Weekend Forecast for September 21-23, 2012
By Reagen Sulewski
September 21, 2012
The blockbuster fairy hasn't quite deigned to return yet, but the last couple of weeks have begun to repopulate theaters with films after a late summer and early fall that we'd probably rather forget. Four new films hit wide release, along with one major expansion, and better yet, you can make a case for why people would actually want to see each one.
In fact, the four new films are kind of a toss-up as far as which is one of them is likely to be the top earning among them, and possibly the weekend itself. I give a slight edge to the horror film out of the bunch, House at the End of the Street, in part because of genre, and in part because of its star, Jennifer Lawrence. After this spring's The Hunger Games, Lawrence vaulted into the public consciousness as a star, although she'd been well known to cinephiles thanks to her amazing performance in Winter's Bone. It's not entirely fair to call this the first test of her star power after that, since while few horror movies fail, few break out on the power of their leads, either.

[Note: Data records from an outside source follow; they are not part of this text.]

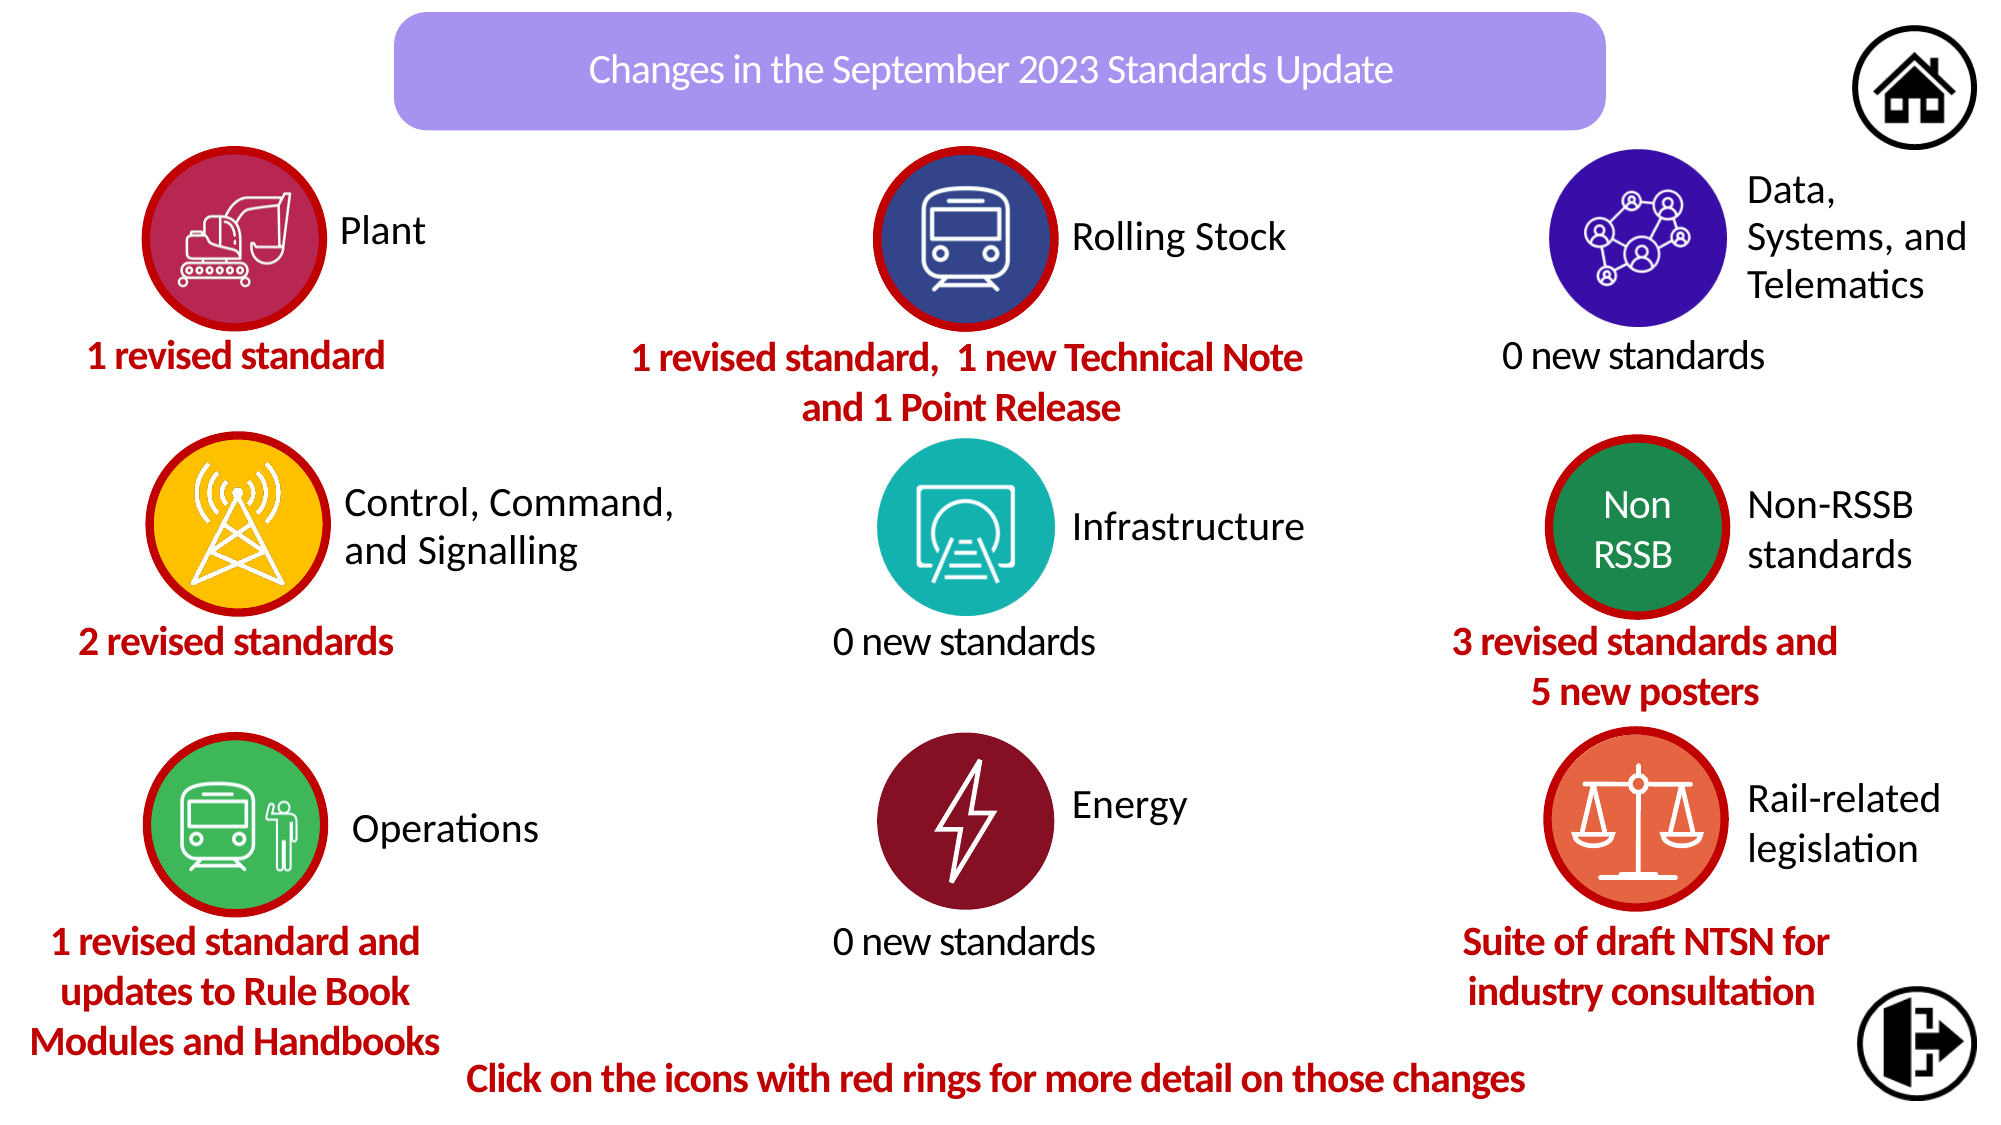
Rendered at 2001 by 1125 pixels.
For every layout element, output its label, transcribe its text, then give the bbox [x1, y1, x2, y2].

text_box Operations [337, 797, 765, 860]
text_box Plant [325, 199, 457, 262]
text_box 2 revised standards [33, 614, 440, 714]
text_box [1546, 794, 1550, 844]
picture [1851, 25, 1977, 150]
text_box 1 revised standard [33, 327, 440, 427]
text_box Suite of draft NTSN for industry consultation [1414, 913, 1878, 985]
text_box Non RSSB [1550, 439, 1616, 503]
text_box 0 new standards [1434, 327, 1841, 427]
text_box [1550, 734, 1725, 909]
text_box 0 new standards [761, 913, 1168, 1013]
picture [1857, 986, 1977, 1101]
picture [1549, 149, 1727, 327]
picture [877, 438, 1055, 616]
text_box 1 revised standard and updates to Rule Book Modules and Handbooks [3, 913, 466, 1071]
picture [147, 149, 325, 327]
text_box Rolling Stock [1057, 205, 1327, 268]
text_box Non-RSSB standards [1732, 477, 2000, 577]
text_box Non RSSB [1550, 551, 1612, 614]
text_box 3 revised standards and 5 new posters [1432, 614, 1858, 714]
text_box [147, 438, 325, 617]
text_box [1547, 437, 1728, 617]
text_box Infrastructure [1057, 495, 1359, 558]
text_box 0 new standards [761, 614, 1168, 714]
text_box Changes in the September 2023 Standards Update [506, 7, 1494, 126]
text_box Non RSSB [1663, 551, 1725, 614]
text_box Data, Systems, and Telematics [1732, 157, 1994, 316]
text_box Rail-related legislation [1732, 771, 1994, 871]
text_box Click on the icons with red rings for more detail on those changes [293, 1025, 1708, 1125]
picture [147, 735, 325, 914]
text_box [1607, 729, 1665, 734]
text_box Control, Command, and Signalling [329, 471, 757, 582]
text_box Non RSSB [1659, 439, 1725, 503]
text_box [877, 732, 1055, 910]
text_box 1 revised standard, 1 new Technical Note and 1 Point Release [615, 329, 1316, 381]
picture [877, 150, 1055, 328]
text_box Energy [1057, 773, 1419, 836]
text_box [213, 434, 264, 438]
text_box [392, 11, 1607, 132]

Like it says on the tin, House on the End of the Street seems to be one of your standard “haunted spooky house” stories, this time with a murder mystery twist. Lawrence and her mother (played by Elisabeth Shue – you now have my permission to feel old) move into a new house and find that the neighboring residence was the site of a grisly murder of the family that lived there. Lawrence becomes friends with the sole surviving member of the family and discovers that the true horror might not be finished. Pretty generic stuff, I admit. But generic horror sells, and with a likable lead this has a shot at success. What's not encouraging is that it hasn't been given to critics to review, and its director is no one you're familiar with. But with a big ad push and the top line talent, this may find its way to the top of the new films with around $13 million.

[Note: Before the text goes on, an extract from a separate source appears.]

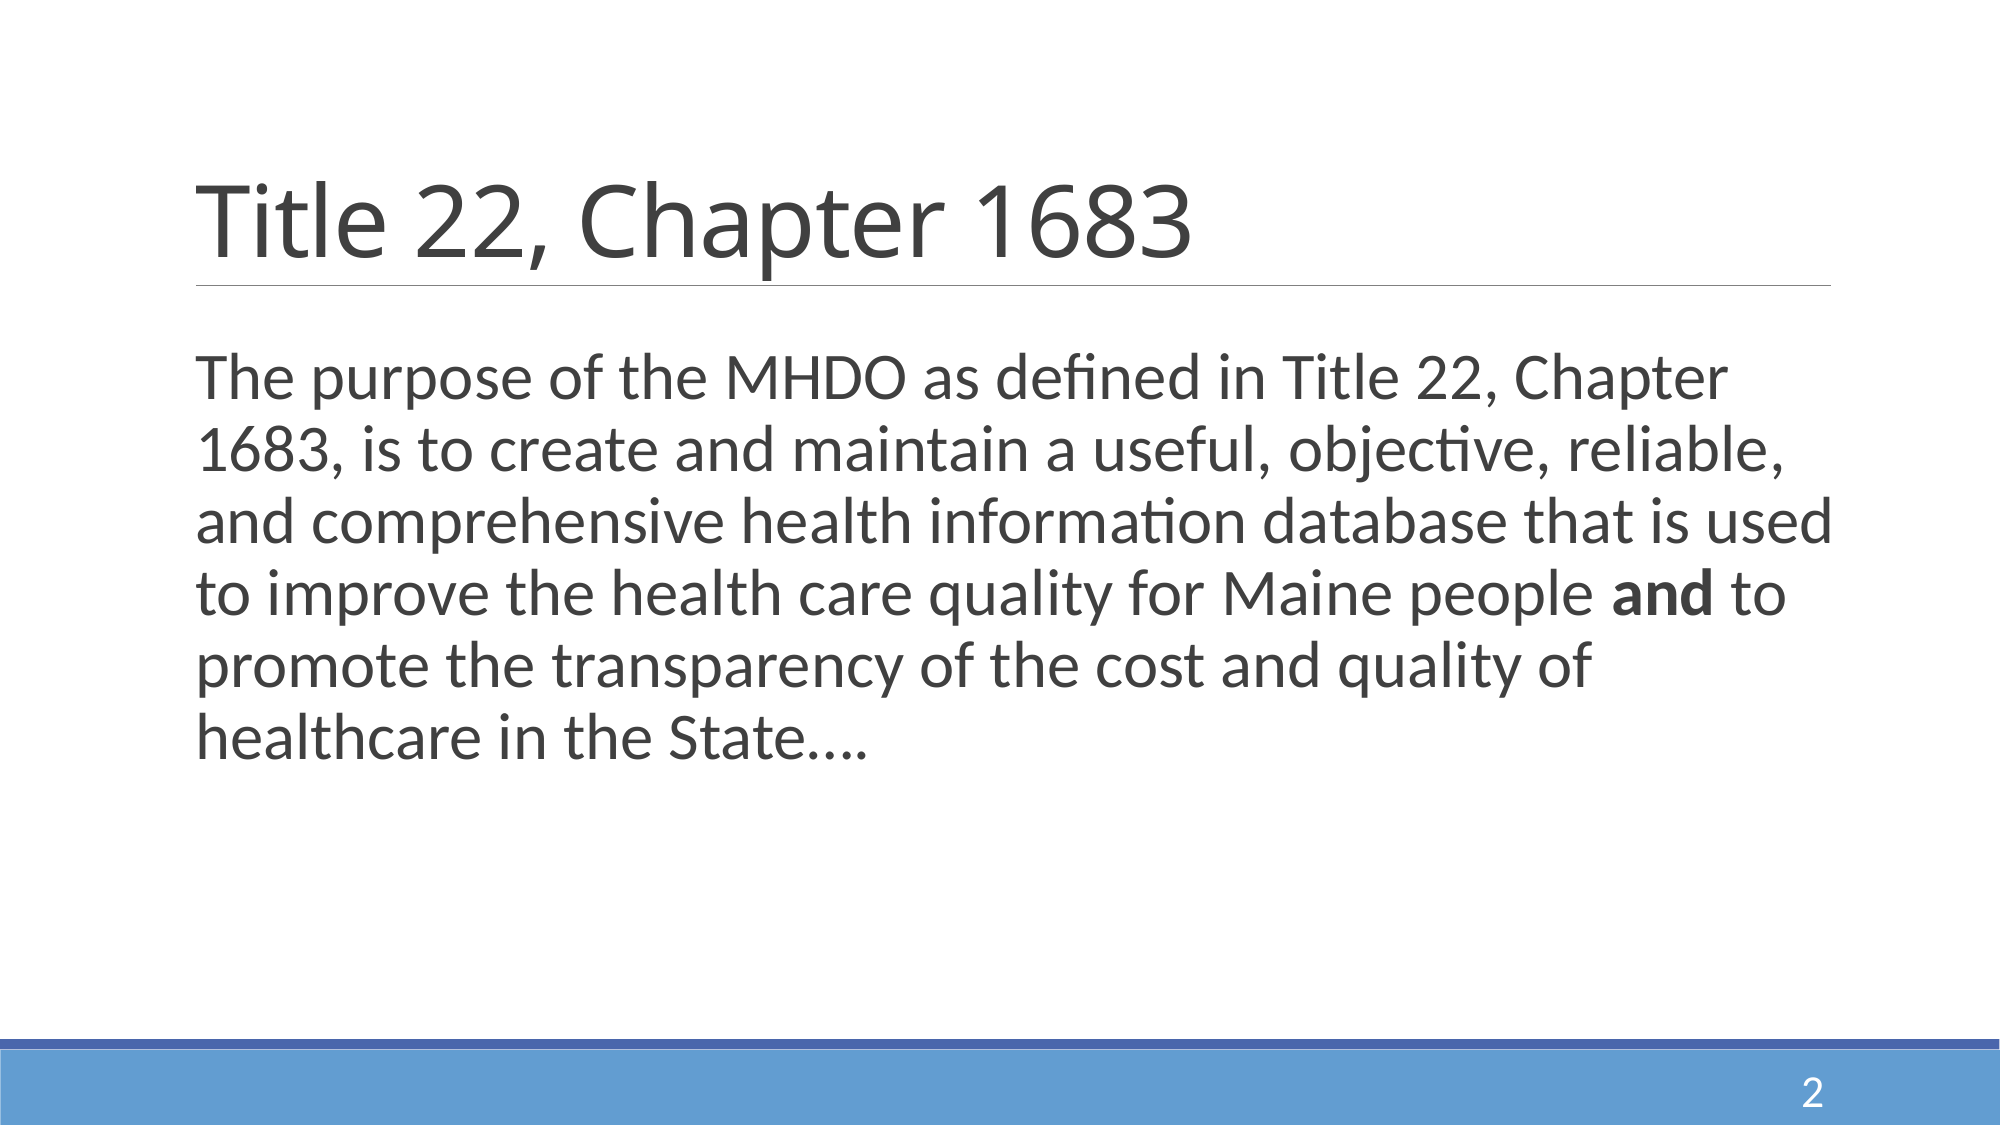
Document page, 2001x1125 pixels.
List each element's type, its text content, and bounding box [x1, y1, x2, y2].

title Title 22, Chapter 1683 [180, 47, 1840, 285]
slide_number 2 [1624, 1059, 1840, 1120]
list The purpose of the MHDO as defined in Title 22, Chapter 1683, is to create and maintain a useful, objective, reliable, and comprehensive health information database that is used to improve the health care quality for Maine people and to promote the transparency of the cost and quality of healthcare in the State…. [180, 334, 1840, 963]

The pairing that people have been clamoring for forever, Clint Eastwood and Justin Timberlake, headlines the next film, Trouble With the Curve. Being described in many circles as the anti-Moneyball, Eastwood stars as an aging baseball scout with failing eyesight. Of course, he knows baseball so well he can just listen to a game and understand it better than anyone else, and you whipper-snappers with your statistics and your computers and interwebs just need to shut up, okay? After being assigned to scout the top prospect in America against the wishes of his bosses with the Atlanta Braves, he's joined on the road by his estranged daughter, played by Amy Adams. Timberlake plays an rival scout who starts up a tentative romance with Adams and nimbly avoids being torn into tiny pieces by Eastwood.
Basically an amiable melodrama with equal parts sports and daddy issues, Curve isn't likely to break any new ground or shock the world with its quality, but these leads have a surplus of charisma – and it never hurts to have a romantic comedy out that guys will actually let themselves be taken to. I think the “Clint Eastwood mopes about being old” shtick got tired three movies ago, but I expect that doesn't bother too many of his fans. Eastwood has of course been in the news lately for non-movie related issues, but I don't put much stock in that affecting the box office. People who didn't like his speech aren't likely to hold it against him (and probably feel a bit sorry for him) and those that liked it don't really go to the movies too much anyway. This looks like a modest performer at around $12 million.